Faculty and Staff

Messitt recognized with Undergraduate Program Leadership Award 

Maggie Messitt Credit: Photo provided. All Rights Reserved.

UNIVERSITY PARK, Pa. — Maggie Messitt, Norman Eberly Professor of Practice in Journalism in the Donald P. Bellisario College of Communications, is the recipient of the 2026 Undergraduate Program Leadership Award.

The award recognizes a faculty member who has demonstrated exemplary leadership benefiting a Penn State undergraduate degree program. Specifically, it recognizes those individuals who have major responsibilities for the delivery of undergraduate education within a unit and who are providing leadership that has transformed or revitalized the undergraduate program in some way.

Messitt has worked as a social entrepreneur, journalist and editor inside underserved communities in rural South Africa and across the United States for twenty years.

Nominators said Messitt has enhanced the journalism major — one of the largest at Penn State — by creating advanced, experiential learning opportunities for students.

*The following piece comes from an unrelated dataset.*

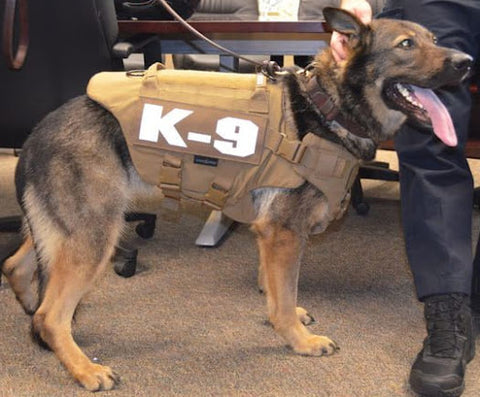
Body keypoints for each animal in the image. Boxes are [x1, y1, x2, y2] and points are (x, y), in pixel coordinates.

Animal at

She directs the News Lab, a teaching newsroom and R&D space that offers students professional journalism experiences on campus while also serving Pennsylvanians with in-depth, investigative and accountability journalism.

“Launched three years ago through Messitt’s vision and the college’s support, News Lab provides students with hands-on newsgathering and storytelling experience while serving Pennsylvania communities,” a nominator said. “Messitt manages the program’s budget, cultivates partnerships with news organizations and community stakeholders, recruits and trains students and ensures their work reaches residents in rural counties across the commonwealth. To date, News Lab stories have been published in more than 25 news outlets statewide.”

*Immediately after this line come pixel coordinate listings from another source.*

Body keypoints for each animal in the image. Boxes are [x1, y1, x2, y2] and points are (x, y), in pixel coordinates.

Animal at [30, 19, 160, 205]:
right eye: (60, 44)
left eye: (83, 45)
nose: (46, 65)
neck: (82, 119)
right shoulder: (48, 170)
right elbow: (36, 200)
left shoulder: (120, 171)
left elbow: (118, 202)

Messitt has also secured grant funding from significant organizations like the American Press Institute, Hearst Foundations and the Knight Election Hub to support this work and to launch Centre Documenters, a program that trains community members — or, in this case students — to attend and document local government public meetings. It is the first student-run and first rural documenters program in the country. This service, nominators said, offers a great training opportunity for civically engaged students and the community they serve, and has become a model for other journalism schools.

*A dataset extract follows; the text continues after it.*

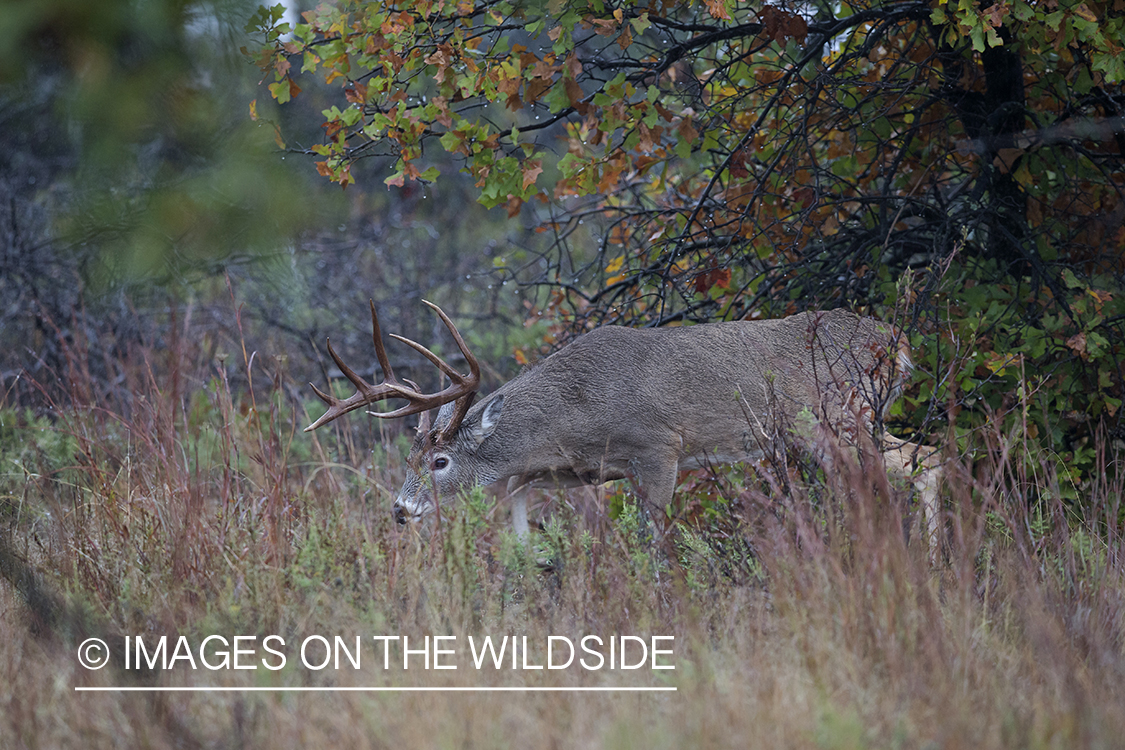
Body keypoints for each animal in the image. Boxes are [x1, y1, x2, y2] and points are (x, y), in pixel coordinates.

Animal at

“In fact, students in other colleges at Penn State who are interested in learning more about civic engagement have requested training,” a nominator said. “News Lab and the documenters program have gotten national attention among our journalism-school peers across the U.S. for their success.”

Nominators said Messitt continues to attract new students and keep them engaged. In addition to directing the News Lab, she teaches a large-enrollment introductory course that’s often where students first learn out about News Lab and its range of opportunities.

Messitt also teaches smaller, more intimate and intensive workshops through which she guides students to report as a team and produce narrative and often interactive journalism. This has included a 20-stop audio tour chronicling the East Palestine train derailment and its aftermath across the region; an audio documentary born out of reporting on the intersection of agriculture and aging in Pennsylvania; an open source investigation into historic missing persons cases; and more.

Messitt also launched the college’s first robust badging program through the News Lab. In-person and online trainings and badging opportunities are available each semester. Students have earned badges in public records requests, photographic lighting, scriptwriting, broadcast packages, building a beat and more. Trainings are open to students across Bellisario and the University, and an average of 700 spots are occupied each semester.

Another area Messitt made an impact, nominators said, is increasing opportunities for underserved students, many of whom must balance academics with employment. Through fundraising efforts and professorship resources, Messitt created paid opportunities for student work. Nominators said this has had an impact in increasing transformative, career-relevant opportunities for Pell-eligible and change-of-campus students.

“Her vision, dedication, and results exemplify the highest standards of leadership and innovation,” a nominator said. “She is truly deserving of this honor.”